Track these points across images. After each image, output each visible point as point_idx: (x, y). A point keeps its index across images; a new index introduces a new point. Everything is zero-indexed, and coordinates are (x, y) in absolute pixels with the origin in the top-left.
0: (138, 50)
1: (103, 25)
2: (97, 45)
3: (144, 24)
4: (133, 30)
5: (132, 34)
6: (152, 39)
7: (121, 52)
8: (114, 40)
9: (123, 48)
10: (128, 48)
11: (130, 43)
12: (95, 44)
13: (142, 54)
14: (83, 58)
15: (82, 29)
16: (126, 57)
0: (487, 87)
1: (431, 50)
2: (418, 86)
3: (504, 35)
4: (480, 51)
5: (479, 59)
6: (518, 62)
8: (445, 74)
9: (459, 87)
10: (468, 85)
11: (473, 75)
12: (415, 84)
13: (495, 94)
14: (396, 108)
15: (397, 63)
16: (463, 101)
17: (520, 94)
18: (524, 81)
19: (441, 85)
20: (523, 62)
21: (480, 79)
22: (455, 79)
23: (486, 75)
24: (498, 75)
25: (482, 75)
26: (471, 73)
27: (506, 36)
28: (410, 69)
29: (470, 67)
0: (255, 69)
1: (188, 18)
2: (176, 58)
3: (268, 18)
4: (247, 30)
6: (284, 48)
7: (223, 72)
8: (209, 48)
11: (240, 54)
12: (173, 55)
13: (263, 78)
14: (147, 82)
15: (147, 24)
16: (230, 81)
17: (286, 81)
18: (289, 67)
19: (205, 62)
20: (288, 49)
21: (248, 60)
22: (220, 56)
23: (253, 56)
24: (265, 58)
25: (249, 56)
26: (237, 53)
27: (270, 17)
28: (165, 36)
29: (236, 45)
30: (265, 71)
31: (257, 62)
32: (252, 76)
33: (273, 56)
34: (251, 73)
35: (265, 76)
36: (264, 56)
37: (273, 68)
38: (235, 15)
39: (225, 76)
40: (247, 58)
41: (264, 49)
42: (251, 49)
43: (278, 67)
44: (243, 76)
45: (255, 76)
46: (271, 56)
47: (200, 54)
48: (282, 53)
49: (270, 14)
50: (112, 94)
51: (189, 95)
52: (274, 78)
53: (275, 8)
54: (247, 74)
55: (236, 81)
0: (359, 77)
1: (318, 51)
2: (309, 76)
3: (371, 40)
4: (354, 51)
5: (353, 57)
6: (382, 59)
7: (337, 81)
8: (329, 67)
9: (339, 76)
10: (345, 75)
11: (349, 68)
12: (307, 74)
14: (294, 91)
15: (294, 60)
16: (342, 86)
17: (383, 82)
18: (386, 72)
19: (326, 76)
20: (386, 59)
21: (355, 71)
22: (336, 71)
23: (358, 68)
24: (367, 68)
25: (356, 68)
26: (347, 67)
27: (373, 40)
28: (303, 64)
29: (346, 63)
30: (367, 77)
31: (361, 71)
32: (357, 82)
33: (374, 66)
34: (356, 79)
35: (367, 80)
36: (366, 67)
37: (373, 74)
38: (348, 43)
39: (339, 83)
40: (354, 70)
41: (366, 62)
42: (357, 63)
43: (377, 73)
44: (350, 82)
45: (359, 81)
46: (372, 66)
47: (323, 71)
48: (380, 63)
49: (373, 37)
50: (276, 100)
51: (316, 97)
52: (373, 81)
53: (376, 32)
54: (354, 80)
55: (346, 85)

— INSTRUCTIONS TO FOLLOW —
Lines from the start of the material above through the line containing "30: (265, 71)" are to be duplicated exactly, and only those.

— REPLY TO THE TASK —
Track these points across images. After each image, output each visible point as point_idx: (x, y). A point keeps its index across images; a new index introduces a new point. Everything is zero-indexed, and coordinates are (x, y) in absolute pixels with the origin in the top-left.
0: (138, 50)
1: (103, 25)
2: (97, 45)
3: (144, 24)
4: (133, 30)
5: (132, 34)
6: (152, 39)
7: (121, 52)
8: (114, 40)
9: (123, 48)
10: (128, 48)
11: (130, 43)
12: (95, 44)
13: (142, 54)
14: (83, 58)
15: (82, 29)
16: (126, 57)
0: (487, 87)
1: (431, 50)
2: (418, 86)
3: (504, 35)
4: (480, 51)
5: (479, 59)
6: (518, 62)
8: (445, 74)
9: (459, 87)
10: (468, 85)
11: (473, 75)
12: (415, 84)
13: (495, 94)
14: (396, 108)
15: (397, 63)
16: (463, 101)
17: (520, 94)
18: (524, 81)
19: (441, 85)
20: (523, 62)
21: (480, 79)
22: (455, 79)
23: (486, 75)
24: (498, 75)
25: (482, 75)
26: (471, 73)
27: (506, 36)
28: (410, 69)
29: (470, 67)
0: (255, 69)
1: (188, 18)
2: (176, 58)
3: (268, 18)
4: (247, 30)
6: (284, 48)
7: (223, 72)
8: (209, 48)
11: (240, 54)
12: (173, 55)
13: (263, 78)
14: (147, 82)
15: (147, 24)
16: (230, 81)
17: (286, 81)
18: (289, 67)
19: (205, 62)
20: (288, 49)
21: (248, 60)
22: (220, 56)
23: (253, 56)
24: (265, 58)
25: (249, 56)
26: (237, 53)
27: (270, 17)
28: (165, 36)
29: (236, 45)
30: (265, 71)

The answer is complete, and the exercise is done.